Os anjos de Charlie no manicómio

Um bicho como "Mundo Surreal" é coisa tão esquisita e estranha que a sua simples existência enquanto aspirante a "blockbuster" hollywoodiano financiado por um grande estúdio é digna de atenção. Uma fantasia barroca e surreal a meio caminho entre Terry Gilliam, "Os Anjos de Charlie" e a "Matrix", rodada como se Baz Luhrmann tivesse decidido que "A Origem" iria ser um musical à la "Moulin Rouge", cujas sequências de acção "girl-power" retro-futuristas parecem uma encarnação video-jogo dos sonhos dos "tiranossáurios em F-16" que Calvin tinha nas aulas? A primeira reacção é que quem teve esta ideia deve ter tomado drogas de altíssima qualidade.

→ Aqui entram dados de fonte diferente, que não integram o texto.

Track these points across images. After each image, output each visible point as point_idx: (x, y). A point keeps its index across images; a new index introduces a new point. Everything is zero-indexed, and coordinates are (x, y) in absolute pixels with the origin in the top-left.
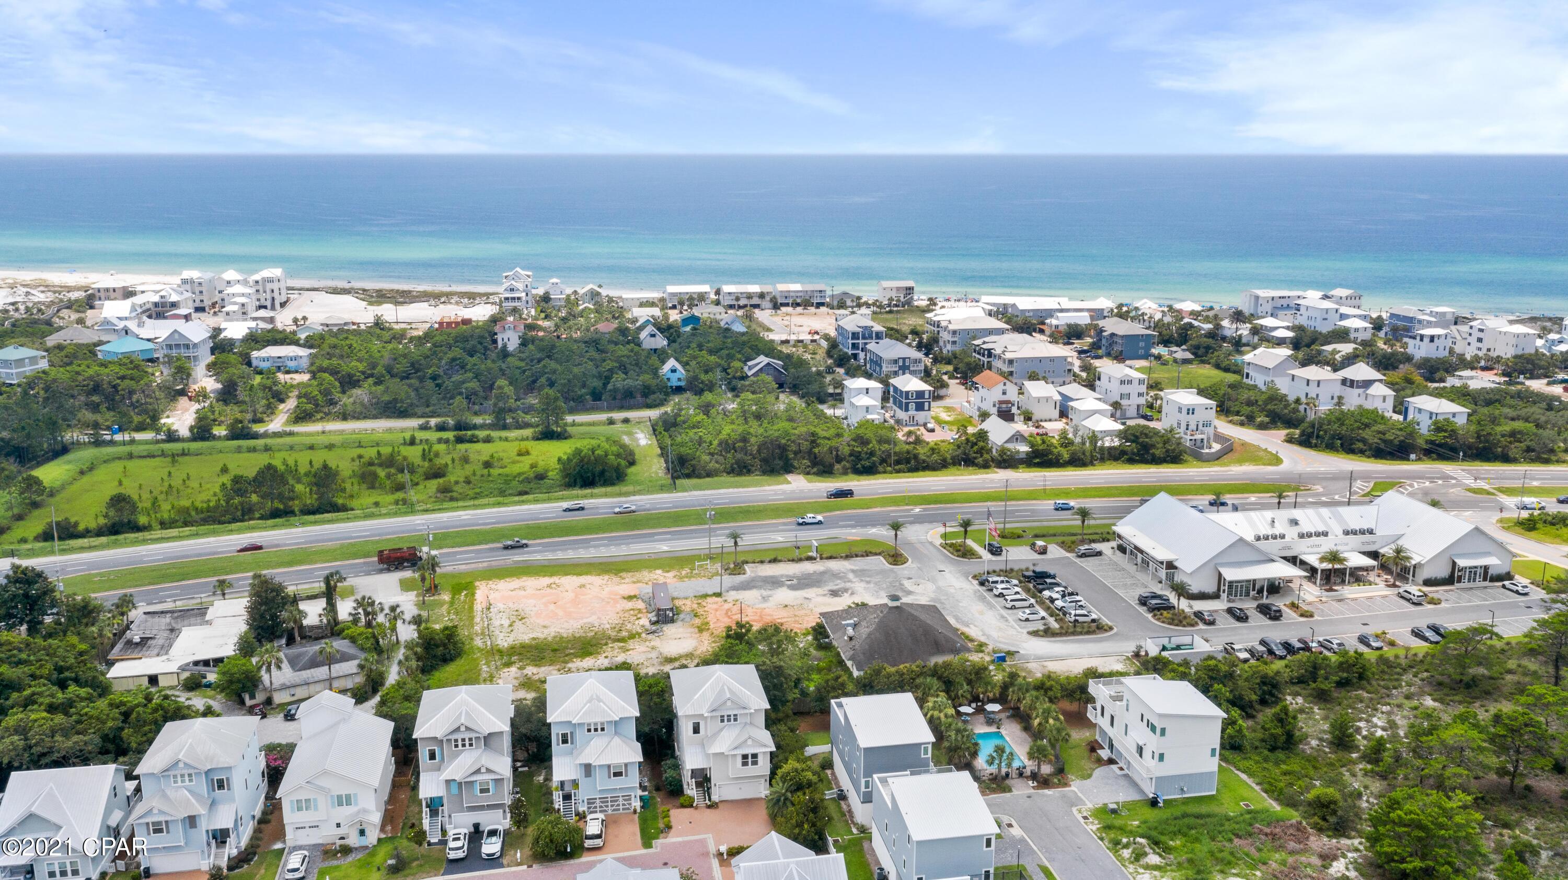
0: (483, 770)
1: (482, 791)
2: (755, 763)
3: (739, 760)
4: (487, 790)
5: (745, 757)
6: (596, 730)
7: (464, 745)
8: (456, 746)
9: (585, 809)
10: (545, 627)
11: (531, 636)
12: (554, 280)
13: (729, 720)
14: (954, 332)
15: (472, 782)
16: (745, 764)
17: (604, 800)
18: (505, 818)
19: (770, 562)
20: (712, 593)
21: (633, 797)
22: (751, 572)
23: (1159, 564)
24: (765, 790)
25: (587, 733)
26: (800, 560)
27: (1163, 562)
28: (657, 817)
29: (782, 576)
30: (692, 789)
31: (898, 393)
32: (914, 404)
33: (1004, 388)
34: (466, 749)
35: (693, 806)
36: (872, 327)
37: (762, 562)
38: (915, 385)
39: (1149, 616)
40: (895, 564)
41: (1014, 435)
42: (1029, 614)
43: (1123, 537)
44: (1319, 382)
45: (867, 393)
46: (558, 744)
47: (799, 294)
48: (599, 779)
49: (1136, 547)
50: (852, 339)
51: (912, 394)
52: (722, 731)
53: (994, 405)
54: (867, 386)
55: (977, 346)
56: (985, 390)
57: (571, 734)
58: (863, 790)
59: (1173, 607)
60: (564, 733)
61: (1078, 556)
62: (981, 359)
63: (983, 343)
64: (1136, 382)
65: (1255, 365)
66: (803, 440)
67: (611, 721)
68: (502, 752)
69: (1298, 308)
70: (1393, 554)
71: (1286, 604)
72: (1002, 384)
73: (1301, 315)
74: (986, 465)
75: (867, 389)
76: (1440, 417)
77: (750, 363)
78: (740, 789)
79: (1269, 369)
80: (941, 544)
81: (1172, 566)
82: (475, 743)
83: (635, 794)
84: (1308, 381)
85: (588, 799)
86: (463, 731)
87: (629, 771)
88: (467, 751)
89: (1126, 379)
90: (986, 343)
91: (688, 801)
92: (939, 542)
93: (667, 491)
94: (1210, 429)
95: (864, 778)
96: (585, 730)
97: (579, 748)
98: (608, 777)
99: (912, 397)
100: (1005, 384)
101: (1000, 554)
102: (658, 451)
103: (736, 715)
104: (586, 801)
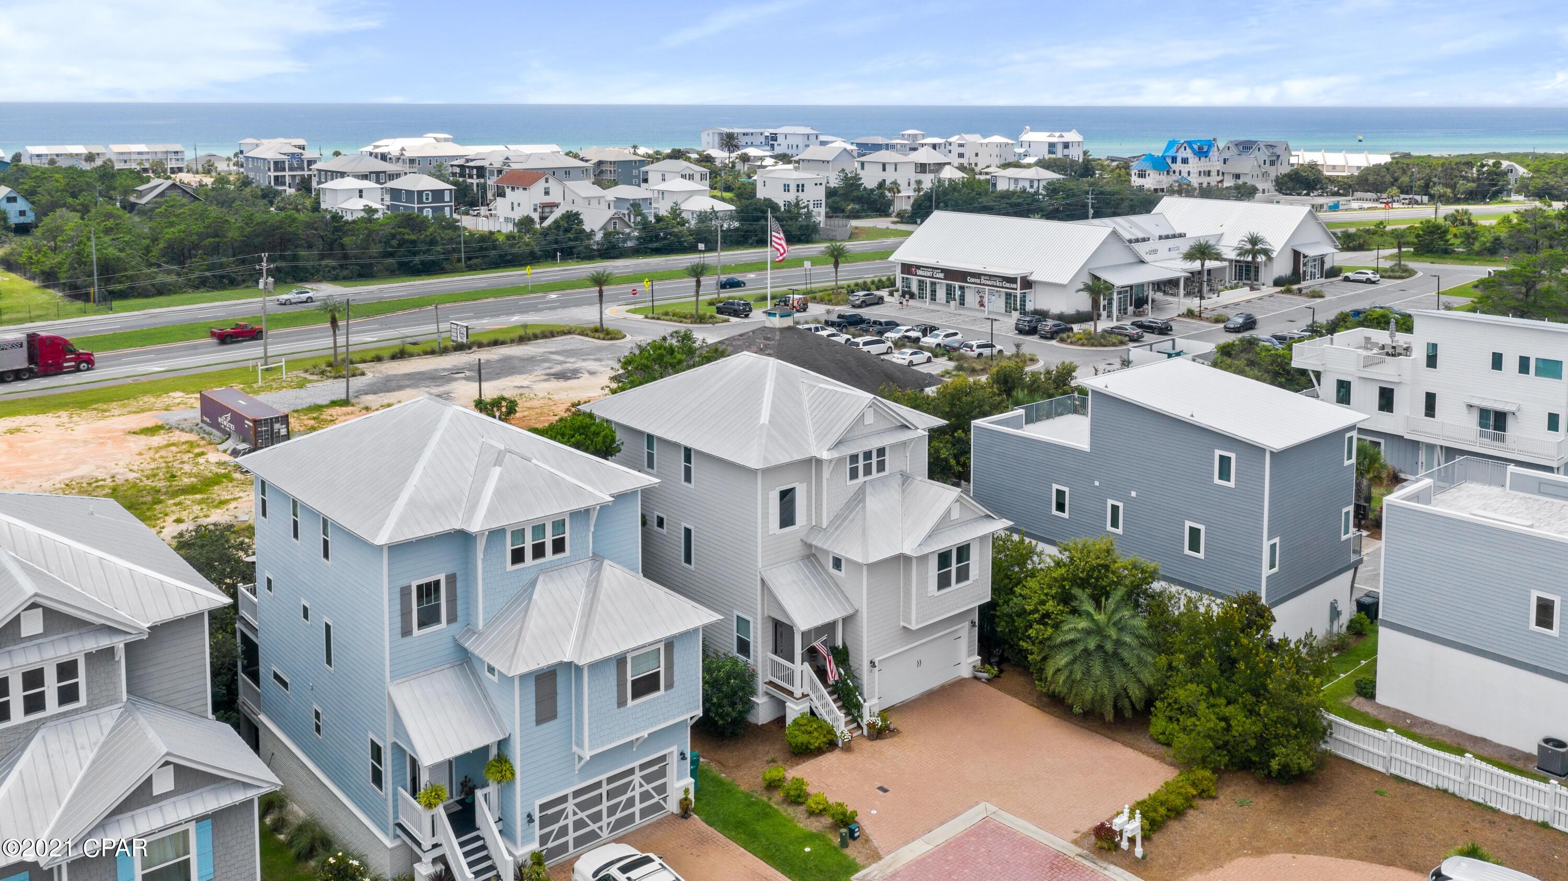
0: (164, 783)
2: (963, 575)
3: (933, 570)
5: (944, 559)
6: (538, 551)
7: (34, 704)
9: (536, 845)
13: (868, 471)
16: (944, 581)
17: (590, 798)
19: (394, 357)
20: (327, 402)
21: (674, 760)
22: (373, 373)
23: (1008, 285)
24: (970, 654)
25: (510, 567)
26: (444, 351)
27: (1016, 278)
28: (770, 806)
29: (436, 370)
30: (804, 696)
31: (404, 196)
32: (430, 210)
33: (547, 185)
34: (45, 718)
35: (832, 745)
36: (301, 154)
37: (379, 359)
38: (428, 183)
39: (1054, 342)
40: (611, 339)
41: (611, 219)
42: (911, 354)
43: (918, 267)
44: (896, 165)
45: (361, 196)
46: (406, 632)
47: (145, 157)
48: (589, 718)
49: (950, 274)
50: (275, 171)
51: (427, 195)
52: (863, 500)
53: (535, 210)
54: (360, 187)
55: (458, 166)
56: (519, 192)
57: (452, 579)
58: (1266, 572)
59: (1072, 329)
60: (428, 585)
61: (854, 306)
62: (469, 181)
63: (467, 161)
64: (697, 177)
65: (809, 161)
66: (316, 230)
67: (587, 512)
68: (194, 705)
69: (774, 137)
70: (1249, 246)
71: (1179, 316)
72: (543, 180)
73: (779, 145)
74: (589, 256)
75: (361, 191)
76: (1044, 183)
77: (140, 188)
78: (919, 663)
79: (828, 162)
80: (646, 317)
81: (1027, 284)
82: (88, 683)
83: (681, 749)
84: (884, 165)
85: (543, 807)
86: (31, 638)
87: (675, 667)
88: (49, 724)
89: (687, 172)
90: (472, 160)
91: (816, 734)
92: (640, 317)
93: (96, 312)
94: (823, 210)
95: (1269, 539)
96: (505, 556)
97: (487, 625)
98: (616, 706)
99: (427, 199)
100: (547, 181)
101: (747, 316)
102: (36, 284)
103: (881, 452)
104: (537, 816)
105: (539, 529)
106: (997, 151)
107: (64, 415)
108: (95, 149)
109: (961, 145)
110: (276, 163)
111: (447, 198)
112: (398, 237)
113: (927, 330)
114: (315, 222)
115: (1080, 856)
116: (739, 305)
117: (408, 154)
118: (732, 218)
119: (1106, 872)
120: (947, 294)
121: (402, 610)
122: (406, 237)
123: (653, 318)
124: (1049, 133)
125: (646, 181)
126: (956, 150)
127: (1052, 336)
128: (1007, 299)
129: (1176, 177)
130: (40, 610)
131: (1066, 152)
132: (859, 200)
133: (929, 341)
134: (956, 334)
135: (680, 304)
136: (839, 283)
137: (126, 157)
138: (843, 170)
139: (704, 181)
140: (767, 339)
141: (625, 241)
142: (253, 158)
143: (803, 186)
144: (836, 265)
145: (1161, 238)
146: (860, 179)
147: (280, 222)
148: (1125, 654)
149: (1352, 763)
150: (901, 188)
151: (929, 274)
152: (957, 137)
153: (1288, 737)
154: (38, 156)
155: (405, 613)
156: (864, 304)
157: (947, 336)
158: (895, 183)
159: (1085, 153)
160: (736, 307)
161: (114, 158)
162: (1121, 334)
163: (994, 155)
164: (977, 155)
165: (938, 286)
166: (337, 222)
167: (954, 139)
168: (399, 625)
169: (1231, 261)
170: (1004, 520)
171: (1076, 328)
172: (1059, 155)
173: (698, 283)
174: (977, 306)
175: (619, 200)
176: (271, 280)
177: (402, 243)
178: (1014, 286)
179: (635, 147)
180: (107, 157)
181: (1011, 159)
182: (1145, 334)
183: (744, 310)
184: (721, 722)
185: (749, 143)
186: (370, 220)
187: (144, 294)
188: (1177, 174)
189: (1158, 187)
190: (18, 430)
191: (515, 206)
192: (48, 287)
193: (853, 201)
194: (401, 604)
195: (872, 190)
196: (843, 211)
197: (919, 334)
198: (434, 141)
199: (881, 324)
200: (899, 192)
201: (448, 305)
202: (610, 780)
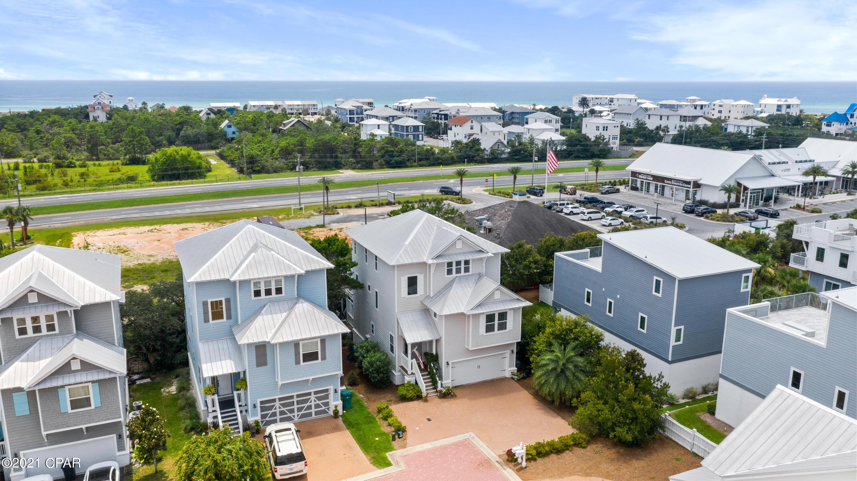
0: (76, 366)
1: (75, 404)
2: (502, 326)
3: (483, 322)
4: (86, 402)
5: (490, 318)
6: (268, 292)
7: (37, 329)
8: (23, 331)
9: (258, 418)
10: (151, 256)
11: (136, 263)
12: (131, 98)
13: (458, 271)
14: (416, 111)
15: (55, 390)
16: (490, 329)
17: (287, 402)
18: (121, 447)
19: (356, 207)
20: (315, 225)
21: (332, 392)
22: (342, 213)
23: (686, 185)
24: (510, 366)
25: (253, 298)
26: (382, 205)
27: (691, 182)
28: (375, 419)
29: (372, 214)
30: (412, 374)
31: (400, 129)
32: (412, 136)
33: (472, 124)
34: (42, 336)
35: (419, 397)
36: (362, 107)
37: (349, 207)
38: (412, 122)
39: (702, 218)
40: (464, 203)
41: (496, 143)
42: (611, 220)
43: (640, 174)
44: (668, 117)
45: (379, 128)
46: (206, 320)
47: (300, 107)
48: (280, 367)
49: (656, 178)
50: (350, 115)
51: (411, 128)
52: (452, 286)
53: (465, 137)
54: (379, 123)
55: (436, 114)
56: (458, 127)
57: (228, 301)
58: (673, 342)
59: (716, 212)
60: (216, 302)
61: (602, 193)
62: (440, 121)
63: (440, 111)
64: (554, 121)
65: (620, 113)
66: (347, 144)
67: (293, 276)
68: (109, 339)
69: (611, 100)
70: (850, 169)
71: (791, 208)
72: (470, 121)
73: (614, 104)
74: (482, 161)
75: (379, 126)
76: (754, 129)
77: (284, 122)
78: (479, 367)
79: (631, 114)
80: (490, 194)
81: (697, 185)
82: (59, 324)
83: (335, 388)
84: (661, 117)
85: (262, 403)
86: (33, 304)
87: (327, 351)
88: (44, 338)
89: (548, 119)
90: (443, 111)
91: (411, 391)
92: (487, 193)
93: (244, 179)
94: (618, 142)
95: (676, 325)
96: (251, 293)
97: (242, 322)
98: (294, 364)
99: (411, 130)
100: (472, 122)
101: (541, 196)
102: (228, 165)
103: (467, 262)
104: (258, 405)
105: (268, 282)
106: (742, 109)
107: (207, 223)
108: (279, 103)
109: (721, 106)
110: (350, 111)
111: (421, 130)
112: (385, 149)
113: (628, 208)
114: (347, 140)
115: (497, 462)
116: (537, 189)
117: (413, 107)
118: (562, 144)
119: (504, 471)
120: (655, 189)
121: (204, 311)
122: (389, 149)
123: (492, 194)
124: (778, 99)
125: (527, 123)
126: (717, 109)
127: (701, 215)
128: (686, 193)
129: (850, 126)
130: (36, 293)
131: (788, 110)
132: (644, 136)
133: (627, 214)
134: (643, 211)
135: (505, 188)
136: (598, 181)
137: (292, 107)
138: (637, 119)
139: (557, 124)
140: (511, 206)
141: (501, 154)
142: (341, 108)
143: (607, 127)
144: (597, 171)
145: (796, 162)
146: (645, 124)
147: (329, 140)
148: (568, 374)
149: (677, 443)
150: (669, 130)
151: (645, 178)
152: (719, 101)
153: (625, 424)
154: (254, 106)
155: (206, 313)
156: (607, 192)
157: (637, 211)
158: (667, 127)
159: (801, 111)
160: (535, 191)
161: (286, 107)
162: (743, 216)
163: (740, 112)
164: (730, 111)
165: (651, 184)
166: (356, 140)
167: (717, 102)
168: (203, 317)
169: (838, 178)
170: (528, 302)
171: (719, 211)
172: (783, 112)
173: (515, 178)
174: (671, 197)
175: (510, 133)
176: (302, 167)
177: (387, 152)
178: (689, 186)
179: (534, 105)
180: (284, 107)
181: (750, 114)
182: (759, 216)
183: (540, 193)
184: (373, 381)
185: (599, 103)
186: (373, 140)
187: (268, 172)
188: (853, 125)
189: (839, 132)
190: (186, 229)
191: (456, 134)
192: (232, 167)
193: (640, 136)
194: (203, 309)
195: (652, 131)
196: (634, 142)
197: (623, 209)
198: (428, 100)
199: (604, 203)
200: (668, 132)
201: (399, 183)
202: (298, 396)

A segunda é que nem Zack Snyder, o virtuoso visual de "300" e "Watchmen - Os Guardiões", a consegue levar a bom termo, mas a tentativa é só por si estimulante.


"Mundo Surreal" parte de uma premissa do melodrama gótico clássico - a órfã desgraçada que o pérfido padrasto atira para o manicómio para poder usufruir do testamento da viúva - para se transformar numa meditação escapista e rococó sobre o poder da narrativa e da imaginação. A dita cuja orfãzinha refugia-se no seu próprio mundo interior, seguindo os preceitos da psiquiatra polaca que gere a instituição, para transfigurar a realidade e, ao fazê-lo, atingir a liberdade. As internadas impotentes tornam-se em guerreiras imbatíveis transportadas pela sua força interior, tornando o filme numa espécie de odisseia "descobre a leoa que há em ti", "girl power" alimentado a determinação.

O que estaria tudo muito bem se não se desse o caso de Zack Snyder ter uma imaginação visual muito mais fervilhante do que jeito para escrever histórias. O seu guião é uma corda da roupa atabalhoada, feita de citações coladas com cuspo e atadas com nós lassos, reduzindo a progressão narrativa de "Mundo Surreal" a uma sucessão de tarefas de video-jogo, onde dragões e bombardeiros, dirigíveis e mortos-vivos coexistem num universo quase demencial que deve tanto ao surrealismo non-sense de Terry Gilliam como às distopias "steam-punk" dos jogos video. O todo envolvido, primeiro, num musical de bastidores estilizado a meio caminho entre "Burlesque" e "Moulin Rouge" e um melodrama gótico desnaturado saidinho dos primórdios do mundo.

A salganhada resultante perde-se por ser um abstracto construído a partir de citações e referências, tão superficial e vácuo como as suas personagens, arquétipos sem substância que preenchem os requisitos exigidos pelo teatro de marionetas que Snyder montou. Que as suas actrizes consigam emprestar-lhes espessura e emoção é algo que só fica bem, sobretudo a Emily Browning, Abbie Cornish, Jena Malone e Carla Gugino; que o filme, apesar dessa frieza quase arquitectural que se admira sem nos agarrar, se aguente ainda assim como um objecto íntegro é ainda mais espantoso. Não fazemos ideia do que vai acontecer nas bilheteiras a "Mundo Surreal", mas o que podemos dizer para já é que dificilmente Hollywood vai correr outro risco tão fora do baralho como esta fantasia esgrouviada que traz "culto" estampado em tudo o que é imagem.